Mais si la nécessité du miracle moral se fût présentée dans le cours même normal du développement de l’humanité, à plus forte raison s’imposera-t-elle dans le cas de la déchéance. Maintenant il ne s’agit plus seulement d’augmenter des forces devenues insuffisantes, mais de restituer des forces perdues, de régénérer celles qui sont détériorées, avant même d’en procréer de nouvelles et supérieures à toutes les précédentes, afin que, selon la norme énoncée par saint Paul : Là où le péché avait abondé, la grâce surabonde (Romains 5.20).

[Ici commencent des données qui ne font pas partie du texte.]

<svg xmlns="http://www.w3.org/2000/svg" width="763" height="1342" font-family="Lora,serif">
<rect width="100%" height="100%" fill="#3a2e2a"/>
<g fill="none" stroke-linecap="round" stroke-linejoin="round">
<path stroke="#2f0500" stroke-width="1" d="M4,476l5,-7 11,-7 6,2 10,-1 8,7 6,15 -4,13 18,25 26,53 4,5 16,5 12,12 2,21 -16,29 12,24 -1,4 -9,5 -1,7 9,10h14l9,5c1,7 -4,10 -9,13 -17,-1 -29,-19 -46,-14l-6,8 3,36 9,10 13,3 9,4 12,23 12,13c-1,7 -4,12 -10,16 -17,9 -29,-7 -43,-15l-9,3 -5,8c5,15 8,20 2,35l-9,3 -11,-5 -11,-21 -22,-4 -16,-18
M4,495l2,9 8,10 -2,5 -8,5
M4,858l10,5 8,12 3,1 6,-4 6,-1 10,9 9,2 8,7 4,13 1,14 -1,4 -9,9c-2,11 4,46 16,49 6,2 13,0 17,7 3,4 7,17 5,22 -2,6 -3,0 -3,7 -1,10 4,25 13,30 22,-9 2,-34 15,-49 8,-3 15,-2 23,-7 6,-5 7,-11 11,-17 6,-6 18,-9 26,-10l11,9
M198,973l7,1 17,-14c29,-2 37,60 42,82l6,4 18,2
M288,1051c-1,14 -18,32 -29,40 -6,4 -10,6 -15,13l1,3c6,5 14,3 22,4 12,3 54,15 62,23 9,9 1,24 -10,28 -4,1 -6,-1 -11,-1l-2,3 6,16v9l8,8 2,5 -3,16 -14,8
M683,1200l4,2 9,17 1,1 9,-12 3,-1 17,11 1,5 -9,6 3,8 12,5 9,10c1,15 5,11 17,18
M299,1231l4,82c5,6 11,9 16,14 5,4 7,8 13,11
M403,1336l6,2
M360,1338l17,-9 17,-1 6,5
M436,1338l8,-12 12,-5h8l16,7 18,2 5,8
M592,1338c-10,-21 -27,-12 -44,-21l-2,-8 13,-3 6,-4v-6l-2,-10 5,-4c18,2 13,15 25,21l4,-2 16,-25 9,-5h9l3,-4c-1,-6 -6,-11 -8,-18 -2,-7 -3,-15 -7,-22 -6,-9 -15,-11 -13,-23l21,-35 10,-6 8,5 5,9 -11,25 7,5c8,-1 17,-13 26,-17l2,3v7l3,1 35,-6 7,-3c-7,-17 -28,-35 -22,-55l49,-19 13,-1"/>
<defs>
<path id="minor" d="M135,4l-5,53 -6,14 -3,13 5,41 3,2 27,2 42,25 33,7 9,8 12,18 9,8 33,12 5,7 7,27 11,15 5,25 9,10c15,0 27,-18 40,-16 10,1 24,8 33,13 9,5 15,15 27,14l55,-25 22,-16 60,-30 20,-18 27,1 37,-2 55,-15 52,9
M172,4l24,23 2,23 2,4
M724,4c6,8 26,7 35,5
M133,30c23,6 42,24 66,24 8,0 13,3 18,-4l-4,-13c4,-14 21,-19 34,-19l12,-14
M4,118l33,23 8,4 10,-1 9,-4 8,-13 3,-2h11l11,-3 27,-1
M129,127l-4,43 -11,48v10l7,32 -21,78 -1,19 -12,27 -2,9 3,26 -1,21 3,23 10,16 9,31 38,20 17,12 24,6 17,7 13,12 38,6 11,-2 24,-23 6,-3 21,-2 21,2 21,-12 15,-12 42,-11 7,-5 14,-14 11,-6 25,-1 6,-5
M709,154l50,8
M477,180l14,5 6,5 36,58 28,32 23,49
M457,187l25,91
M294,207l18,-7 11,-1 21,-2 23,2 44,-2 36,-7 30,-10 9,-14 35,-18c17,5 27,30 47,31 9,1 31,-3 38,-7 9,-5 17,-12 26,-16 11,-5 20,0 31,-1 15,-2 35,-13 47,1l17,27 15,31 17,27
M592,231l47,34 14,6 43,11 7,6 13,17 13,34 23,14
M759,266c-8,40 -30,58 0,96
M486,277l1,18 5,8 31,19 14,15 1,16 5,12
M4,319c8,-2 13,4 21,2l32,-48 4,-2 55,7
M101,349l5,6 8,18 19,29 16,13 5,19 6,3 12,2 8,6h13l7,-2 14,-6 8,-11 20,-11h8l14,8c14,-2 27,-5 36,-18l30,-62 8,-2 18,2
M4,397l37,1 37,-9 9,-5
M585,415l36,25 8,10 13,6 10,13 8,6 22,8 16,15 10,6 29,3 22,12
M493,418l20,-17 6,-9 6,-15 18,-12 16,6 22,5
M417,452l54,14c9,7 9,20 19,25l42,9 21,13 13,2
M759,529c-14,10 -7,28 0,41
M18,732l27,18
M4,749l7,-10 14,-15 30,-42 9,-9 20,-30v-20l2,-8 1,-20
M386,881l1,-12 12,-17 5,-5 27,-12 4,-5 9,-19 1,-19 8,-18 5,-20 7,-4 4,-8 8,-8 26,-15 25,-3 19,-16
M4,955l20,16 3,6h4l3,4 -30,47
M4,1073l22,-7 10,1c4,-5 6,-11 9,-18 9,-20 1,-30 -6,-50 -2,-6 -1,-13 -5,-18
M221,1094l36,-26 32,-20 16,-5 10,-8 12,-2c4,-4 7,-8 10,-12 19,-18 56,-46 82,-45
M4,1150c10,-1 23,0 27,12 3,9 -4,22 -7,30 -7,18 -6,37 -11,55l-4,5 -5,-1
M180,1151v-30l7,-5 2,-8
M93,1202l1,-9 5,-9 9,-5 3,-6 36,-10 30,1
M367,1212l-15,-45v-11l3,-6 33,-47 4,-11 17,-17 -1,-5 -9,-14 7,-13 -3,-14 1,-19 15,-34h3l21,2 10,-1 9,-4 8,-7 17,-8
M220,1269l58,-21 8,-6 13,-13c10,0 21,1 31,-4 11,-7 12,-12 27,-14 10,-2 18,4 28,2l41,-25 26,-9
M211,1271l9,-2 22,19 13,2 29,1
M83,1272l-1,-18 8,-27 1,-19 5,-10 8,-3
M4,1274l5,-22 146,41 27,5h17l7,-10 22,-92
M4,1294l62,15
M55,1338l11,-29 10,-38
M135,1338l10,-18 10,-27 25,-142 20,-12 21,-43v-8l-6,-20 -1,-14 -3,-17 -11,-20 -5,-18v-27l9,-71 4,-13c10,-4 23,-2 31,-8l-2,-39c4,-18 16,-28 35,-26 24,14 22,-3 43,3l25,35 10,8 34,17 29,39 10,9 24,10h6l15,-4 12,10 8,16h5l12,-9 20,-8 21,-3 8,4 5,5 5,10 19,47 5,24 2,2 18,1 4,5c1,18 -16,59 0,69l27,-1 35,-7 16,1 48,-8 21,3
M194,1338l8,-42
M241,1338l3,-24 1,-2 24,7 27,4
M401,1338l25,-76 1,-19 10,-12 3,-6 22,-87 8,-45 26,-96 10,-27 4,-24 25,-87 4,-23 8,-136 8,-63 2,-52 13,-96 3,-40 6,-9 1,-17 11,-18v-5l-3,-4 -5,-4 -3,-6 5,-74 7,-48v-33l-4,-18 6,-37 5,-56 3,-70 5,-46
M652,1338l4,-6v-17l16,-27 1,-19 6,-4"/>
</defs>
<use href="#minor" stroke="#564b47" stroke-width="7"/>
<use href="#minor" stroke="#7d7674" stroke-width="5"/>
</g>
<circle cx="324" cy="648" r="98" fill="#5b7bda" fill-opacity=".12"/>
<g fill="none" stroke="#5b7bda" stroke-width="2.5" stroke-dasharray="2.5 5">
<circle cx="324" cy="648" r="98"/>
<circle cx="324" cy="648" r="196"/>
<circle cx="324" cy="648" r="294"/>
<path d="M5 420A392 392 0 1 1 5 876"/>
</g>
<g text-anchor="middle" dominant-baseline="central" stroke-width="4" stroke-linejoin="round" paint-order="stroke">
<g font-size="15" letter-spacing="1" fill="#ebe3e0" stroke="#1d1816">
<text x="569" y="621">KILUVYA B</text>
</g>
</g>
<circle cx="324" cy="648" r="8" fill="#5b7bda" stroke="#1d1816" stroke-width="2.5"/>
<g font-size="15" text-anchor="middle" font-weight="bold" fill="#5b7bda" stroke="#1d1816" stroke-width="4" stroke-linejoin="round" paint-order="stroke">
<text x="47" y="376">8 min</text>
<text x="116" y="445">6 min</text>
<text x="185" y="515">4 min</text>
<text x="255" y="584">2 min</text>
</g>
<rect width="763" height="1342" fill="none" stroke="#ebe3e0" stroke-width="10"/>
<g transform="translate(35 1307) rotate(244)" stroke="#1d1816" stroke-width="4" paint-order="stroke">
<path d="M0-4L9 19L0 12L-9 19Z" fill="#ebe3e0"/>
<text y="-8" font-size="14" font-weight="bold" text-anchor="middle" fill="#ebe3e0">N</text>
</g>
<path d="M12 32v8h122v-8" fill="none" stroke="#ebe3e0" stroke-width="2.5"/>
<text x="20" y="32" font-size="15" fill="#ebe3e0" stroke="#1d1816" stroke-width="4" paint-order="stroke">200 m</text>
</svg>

Si donc l’activité divine créatrice est close dans l’ordre physique universel depuis l’avènement du septième jour, elle se continue durant ce jour lui-même par la production incessante de toute âme humaine du néant ; et si encore le miracle a cessé actuellement dans l’ordre physique, il se continue dans l’ordre spirituel par la conversion et la régénération des âmes ; et même il est plus bienfaisant et plus glorieux sous cette seconde forme que sous la première. Ainsi Jésus-Christ place au sommet de l’énumération de ses œuvres messianiques, plus haut même que les résurrections de morts, l’Evangile annoncé aux pauvres, Luc 7.22.

Le christianisme, dès son origine et dans son action permanente et future, réunit en effet ce double caractère d’une restauration de forces perdues : ἀπολύτρωσις, 1 Corinthiens 1.30, et d’une création de forces nouvelles : καινὴ κτίσις 2 Corinthiens 5.17.

L’action divine surnaturelle, soit dans l’ordre physique soit dans l’ordre moral, à ses différents degrés que nous avons décrits, marque la transition de l’activité providentielle générale et conservatrice à l’activité créatrice qui s’est manifestée une seconde fois dans la première venue de Christ, et se manifestera une troisième à la fin du monde.

Le développement de la doctrine du miracle, soit du miracle physique, soit du miracle moral, appartient à la sotériologie et à l’eschatologie d’une part, à la Morale chrétienne de l’autre.

Nous établirons donc comme suit la série des activités divines surnaturelles dans les deux ordres physique et moral :

1° Les miracles de création dans l’ordre purement physique, qui se sont succédé durant les périodes anté-historiques jusqu’à l’apparition de l’homme qui en a été le couronnement.

2° Les miracles physiques dans l’ordre de l’histoire, qui se sont succédé dans l’économie préparatoire jusqu’à la seconde création en Christ, consommation du miracle physique et inauguration du miracle spirituel

3° Les miracles spirituels accomplis dans le sein de l’ordre spirituel, de la résurrection de Christ à son retour.

4° La troisième création, à la fois physique et universelle dans ses effets comme la première et spirituelle comme la seconde.

On peut donc dire que les miracles physiques et spirituels qui se sont succédé à intervalles irréguliers au cours de l’histoire, et dont la résurrection de Christ est le foyer central, n’ont été que les jalons préparatoires de la création divine et universelle qui marquera la fin du sabbat de Dieu.